I found myself engrossed in this year’s Canada Reads debate. I haven’t had the time to read the books or listen to the debates in a couple of years so perhaps this excitement occurs every year, but this year’s debate seemed particularly intense. I think part of that intensity was because the debate was about more than books. This year was also about the issues that need the attention of Canadians. So each debater wasn’t just arguing the literary merits of their books, they were also arguing for the recognition of Aboriginal rights (The Orenda), the plight of new immigrants (Cockroach), gender identity (Annabel), racism (Half-Blood Blues) and the environment (Year of the Flood). And all of these issues elicit strong emotions.
Although in hindsight, I’m not quite sure Donovan Bailey did present the issue “Half-Blood Blues” brings to the forefront. I think the only reason that “Half-Blood Blues” made it to Day 2 was because the book is so well written. It didn’t have a relevant Canadian justice issue, not in the obvious way as the rest of the books, so it wasn’t a surprise when it was voted out.
The most disappointing result was Day 1’s elimination of “Year of the Flood”. I agree with Stephen Lewis that the book put forward a very real environmental future, and that we lost out on that discussion by having the book voted out on Day 1. I know that some of the panelists argued that Atwood’s characters were not relatable yet I did not understand how the protagonist of “Cockroach” escaped that same assessment and resulting elimination. The result of the Day 1 debate still shocks me.
Another surprise for me was the eloquence of the panelists. Wab Kinew’s spoken word defense on the first day was clap-inducing (while driving in my car might I add). Stephen Lewis, who questioned his suitability on the first day for a literary panel, had so many quotable arguments. Most memorable for me: “I thought he was drunk on similes and metaphors” in reference to Rawi Hage’s “Cockroach”.
Sarah Gadon who seemed timid at first introductions quickly shed that perception by presenting her opinion firmly, voting strategically, and arguing passionately for “Annabel”. Even when all the panelists argued against her regarding the pregnancy plot point, Gadon stood her ground. She insisted the metaphorical meaning of the incident be considered (a worthwhile analysis I had not seen) and that an untrue literal interpretation should not sway the panelists’ votes. Her gutteral complaints at the elimination of “Annabel” reflected just how much she believed in her book and the issues it brought up.
And Samantha Bee. Every day I was impressed by her thoughtful, articulate, and emotional arguments for “Cockroach” and the issues faced by new immigrants that she felt this book represented. She made me (and her panelists) reconsider a book I had completely dismissed, and I think she is the reason that “Cockroach” made it so far in this competition.

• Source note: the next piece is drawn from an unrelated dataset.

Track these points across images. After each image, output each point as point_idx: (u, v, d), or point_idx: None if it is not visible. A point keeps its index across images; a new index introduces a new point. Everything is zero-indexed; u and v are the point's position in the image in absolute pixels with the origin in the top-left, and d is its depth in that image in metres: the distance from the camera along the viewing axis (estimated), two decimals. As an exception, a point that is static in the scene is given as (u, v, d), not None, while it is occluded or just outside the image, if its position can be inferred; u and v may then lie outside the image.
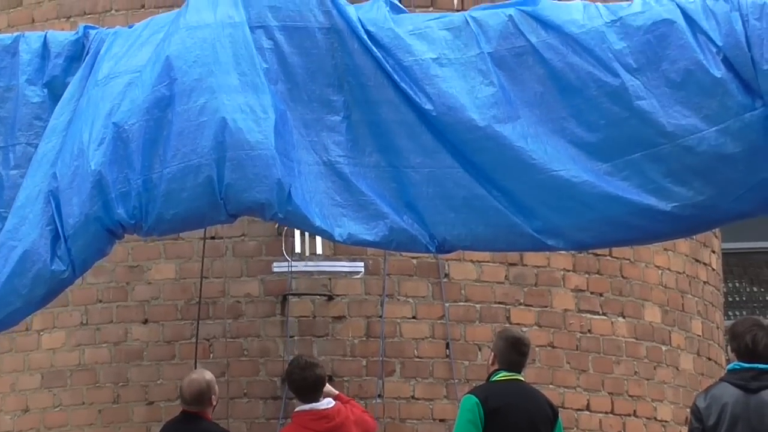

And yet despite her best arguments, “The Orenda” won in a nail-biting final vote. I definitely agree it is the best book in terms of literary worth and the ability to change Canada’s perspective. The only thing that I wished at the end was that the debates could have gone on longer. There were so many issues both literary and socially that went undiscussed due to time restrictions, and perspectives that went unsaid due to the competitive nature of Canada Reads 2014. It’s too bad there couldn’t be a monthly radio book discussion. I guess I will just have to wait for next year’s Canada Reads!